Task directions — In the data that follows, find the line with "ANNUAL ECONOMIC SURVEY OF"; transcribe it, every later line up to the one with "Compared to other European countries, employee", and that line as well, exactly and with no others.

====

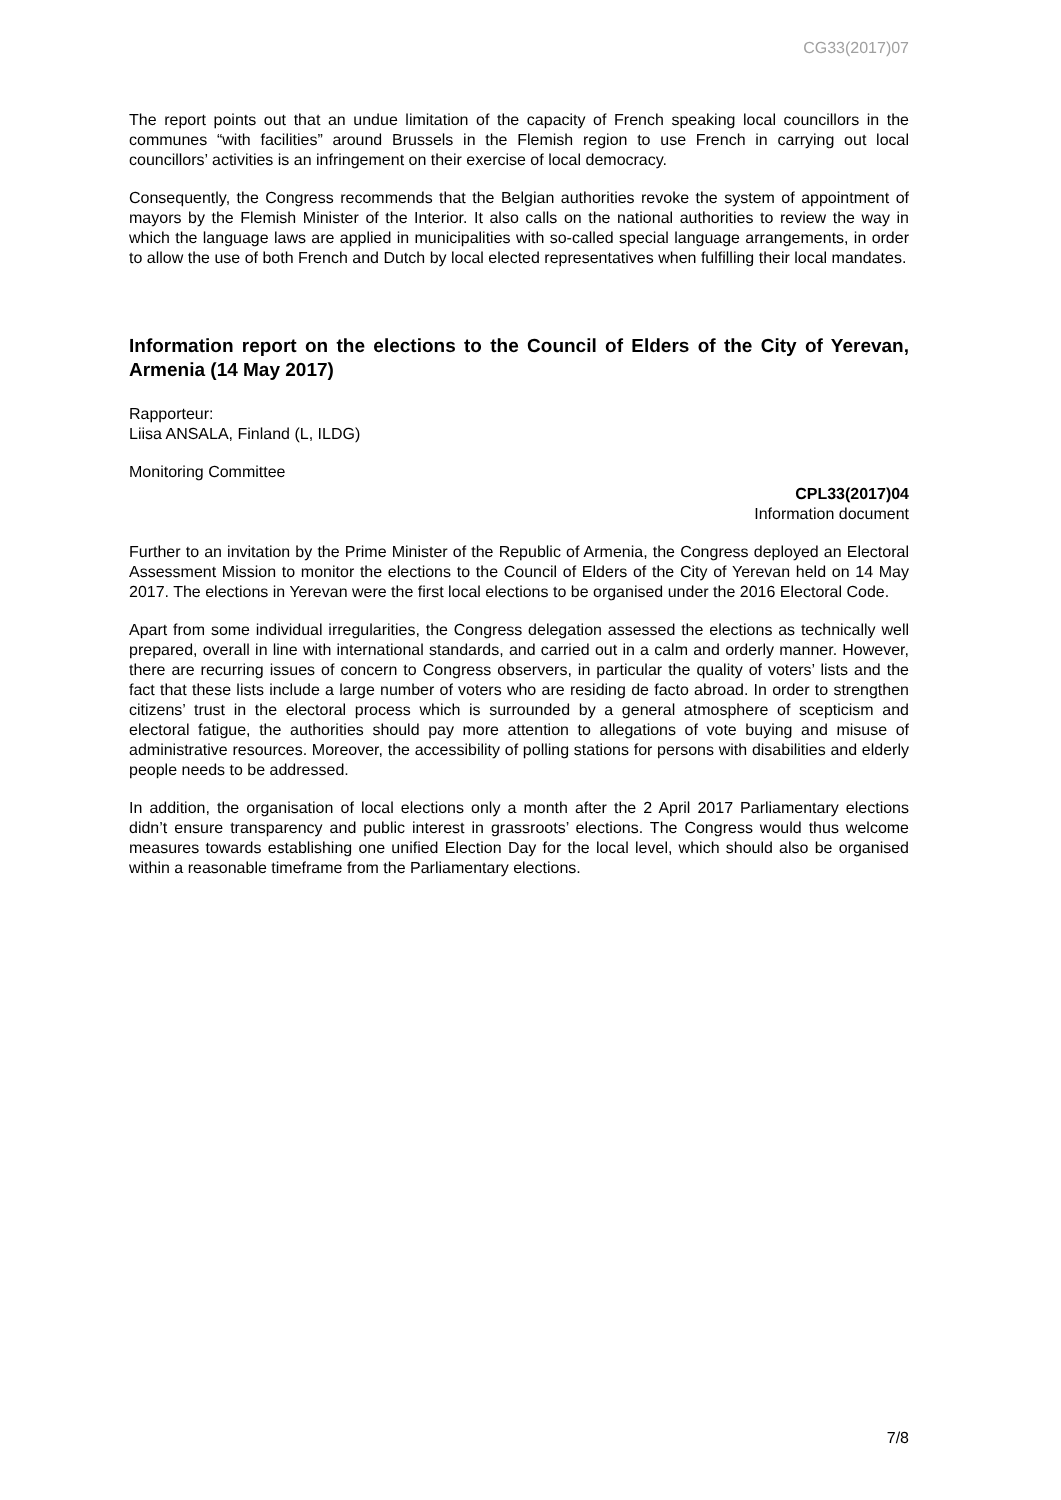CG33(2017)07
The report points out that an undue limitation of the capacity of French speaking local councillors in the communes “with facilities” around Brussels in the Flemish region to use French in carrying out local councillors’ activities is an infringement on their exercise of local democracy.
Consequently, the Congress recommends that the Belgian authorities revoke the system of appointment of mayors by the Flemish Minister of the Interior. It also calls on the national authorities to review the way in which the language laws are applied in municipalities with so-called special language arrangements, in order to allow the use of both French and Dutch by local elected representatives when fulfilling their local mandates.
Information report on the elections to the Council of Elders of the City of Yerevan, Armenia (14 May 2017)
Rapporteur:
Liisa ANSALA, Finland (L, ILDG)
Monitoring Committee
CPL33(2017)04
Information document
Further to an invitation by the Prime Minister of the Republic of Armenia, the Congress deployed an Electoral Assessment Mission to monitor the elections to the Council of Elders of the City of Yerevan held on 14 May 2017. The elections in Yerevan were the first local elections to be organised under the 2016 Electoral Code.
Apart from some individual irregularities, the Congress delegation assessed the elections as technically well prepared, overall in line with international standards, and carried out in a calm and orderly manner. However, there are recurring issues of concern to Congress observers, in particular the quality of voters’ lists and the fact that these lists include a large number of voters who are residing de facto abroad. In order to strengthen citizens’ trust in the electoral process which is surrounded by a general atmosphere of scepticism and electoral fatigue, the authorities should pay more attention to allegations of vote buying and misuse of administrative resources. Moreover, the accessibility of polling stations for persons with disabilities and elderly people needs to be addressed.
In addition, the organisation of local elections only a month after the 2 April 2017 Parliamentary elections didn’t ensure transparency and public interest in grassroots’ elections. The Congress would thus welcome measures towards establishing one unified Election Day for the local level, which should also be organised within a reasonable timeframe from the Parliamentary elections.
7/8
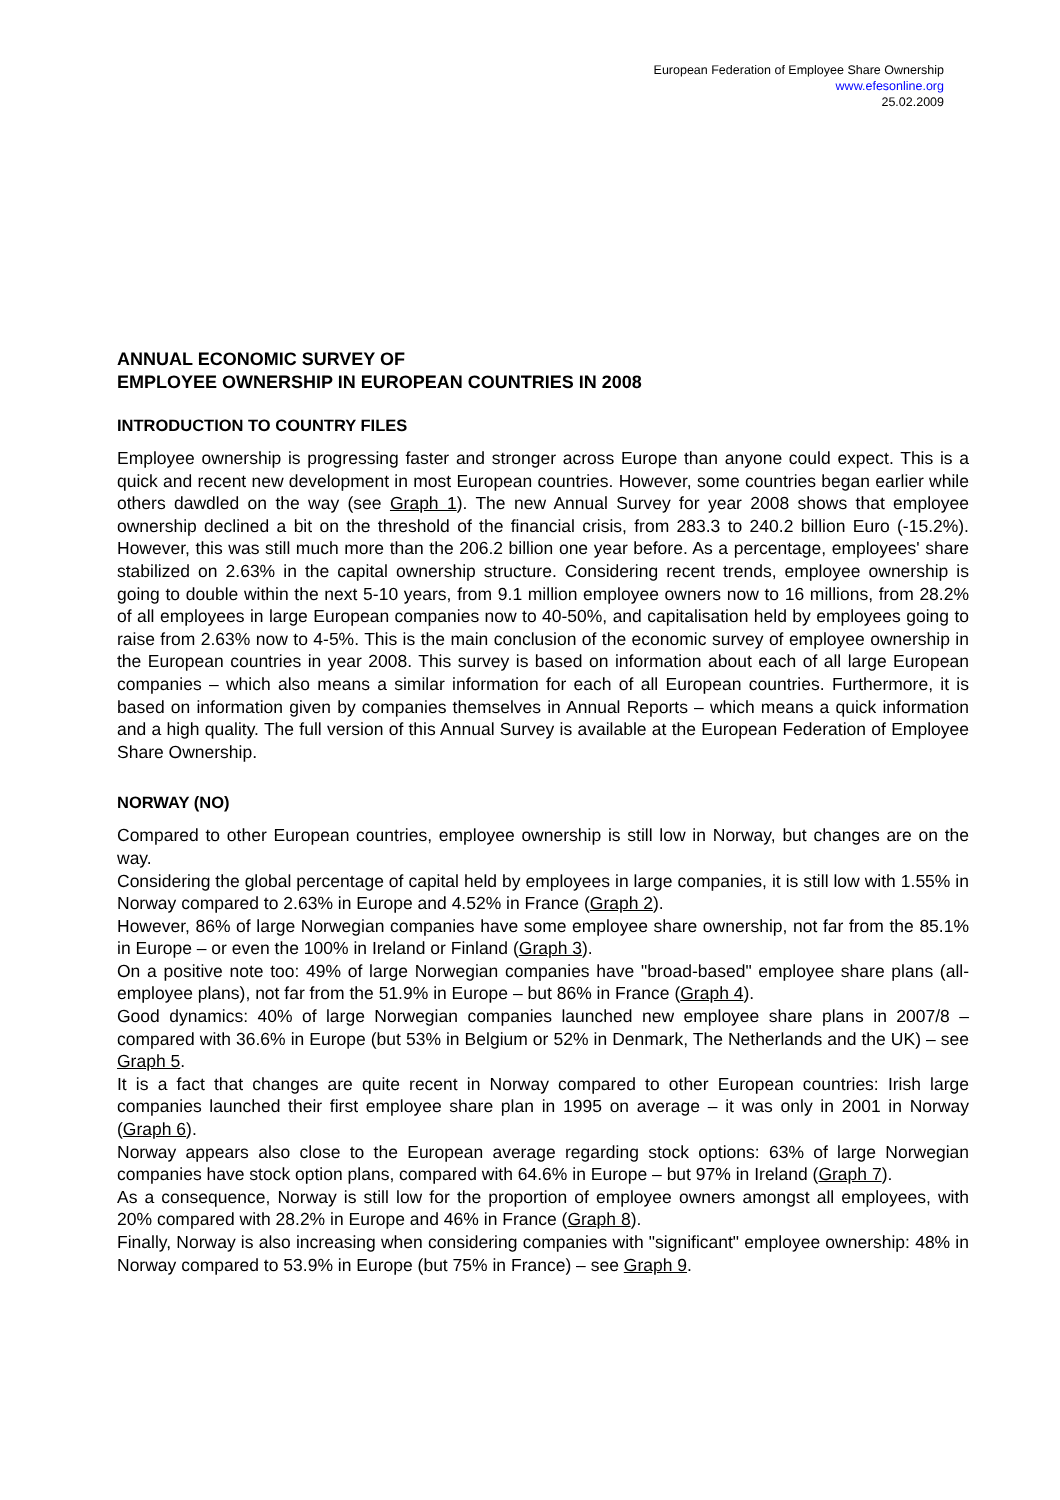European Federation of Employee Share Ownership
www.efesonline.org
25.02.2009
ANNUAL ECONOMIC SURVEY OF
EMPLOYEE OWNERSHIP IN EUROPEAN COUNTRIES IN 2008
INTRODUCTION TO COUNTRY FILES
Employee ownership is progressing faster and stronger across Europe than anyone could expect. This is a quick and recent new development in most European countries. However, some countries began earlier while others dawdled on the way (see Graph 1). The new Annual Survey for year 2008 shows that employee ownership declined a bit on the threshold of the financial crisis, from 283.3 to 240.2 billion Euro (-15.2%). However, this was still much more than the 206.2 billion one year before. As a percentage, employees' share stabilized on 2.63% in the capital ownership structure. Considering recent trends, employee ownership is going to double within the next 5-10 years, from 9.1 million employee owners now to 16 millions, from 28.2% of all employees in large European companies now to 40-50%, and capitalisation held by employees going to raise from 2.63% now to 4-5%. This is the main conclusion of the economic survey of employee ownership in the European countries in year 2008. This survey is based on information about each of all large European companies – which also means a similar information for each of all European countries. Furthermore, it is based on information given by companies themselves in Annual Reports – which means a quick information and a high quality. The full version of this Annual Survey is available at the European Federation of Employee Share Ownership.
NORWAY (NO)
Compared to other European countries, employee ownership is still low in Norway, but changes are on the way.
Considering the global percentage of capital held by employees in large companies, it is still low with 1.55% in Norway compared to 2.63% in Europe and 4.52% in France (Graph 2).
However, 86% of large Norwegian companies have some employee share ownership, not far from the 85.1% in Europe – or even the 100% in Ireland or Finland (Graph 3).
On a positive note too: 49% of large Norwegian companies have "broad-based" employee share plans (all-employee plans), not far from the 51.9% in Europe – but 86% in France (Graph 4).
Good dynamics: 40% of large Norwegian companies launched new employee share plans in 2007/8 – compared with 36.6% in Europe (but 53% in Belgium or 52% in Denmark, The Netherlands and the UK) – see Graph 5.
It is a fact that changes are quite recent in Norway compared to other European countries: Irish large companies launched their first employee share plan in 1995 on average – it was only in 2001 in Norway (Graph 6).
Norway appears also close to the European average regarding stock options: 63% of large Norwegian companies have stock option plans, compared with 64.6% in Europe – but 97% in Ireland (Graph 7).
As a consequence, Norway is still low for the proportion of employee owners amongst all employees, with 20% compared with 28.2% in Europe and 46% in France (Graph 8).
Finally, Norway is also increasing when considering companies with "significant" employee ownership: 48% in Norway compared to 53.9% in Europe (but 75% in France) – see Graph 9.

====

Solution for this exercise —
ANNUAL ECONOMIC SURVEY OF
EMPLOYEE OWNERSHIP IN EUROPEAN COUNTRIES IN 2008
INTRODUCTION TO COUNTRY FILES
Employee ownership is progressing faster and stronger across Europe than anyone could expect. This is a quick and recent new development in most European countries. However, some countries began earlier while others dawdled on the way (see Graph 1). The new Annual Survey for year 2008 shows that employee ownership declined a bit on the threshold of the financial crisis, from 283.3 to 240.2 billion Euro (-15.2%). However, this was still much more than the 206.2 billion one year before. As a percentage, employees' share stabilized on 2.63% in the capital ownership structure. Considering recent trends, employee ownership is going to double within the next 5-10 years, from 9.1 million employee owners now to 16 millions, from 28.2% of all employees in large European companies now to 40-50%, and capitalisation held by employees going to raise from 2.63% now to 4-5%. This is the main conclusion of the economic survey of employee ownership in the European countries in year 2008. This survey is based on information about each of all large European companies – which also means a similar information for each of all European countries. Furthermore, it is based on information given by companies themselves in Annual Reports – which means a quick information and a high quality. The full version of this Annual Survey is available at the European Federation of Employee Share Ownership.
NORWAY (NO)
Compared to other European countries, employee ownership is still low in Norway, but changes are on the way.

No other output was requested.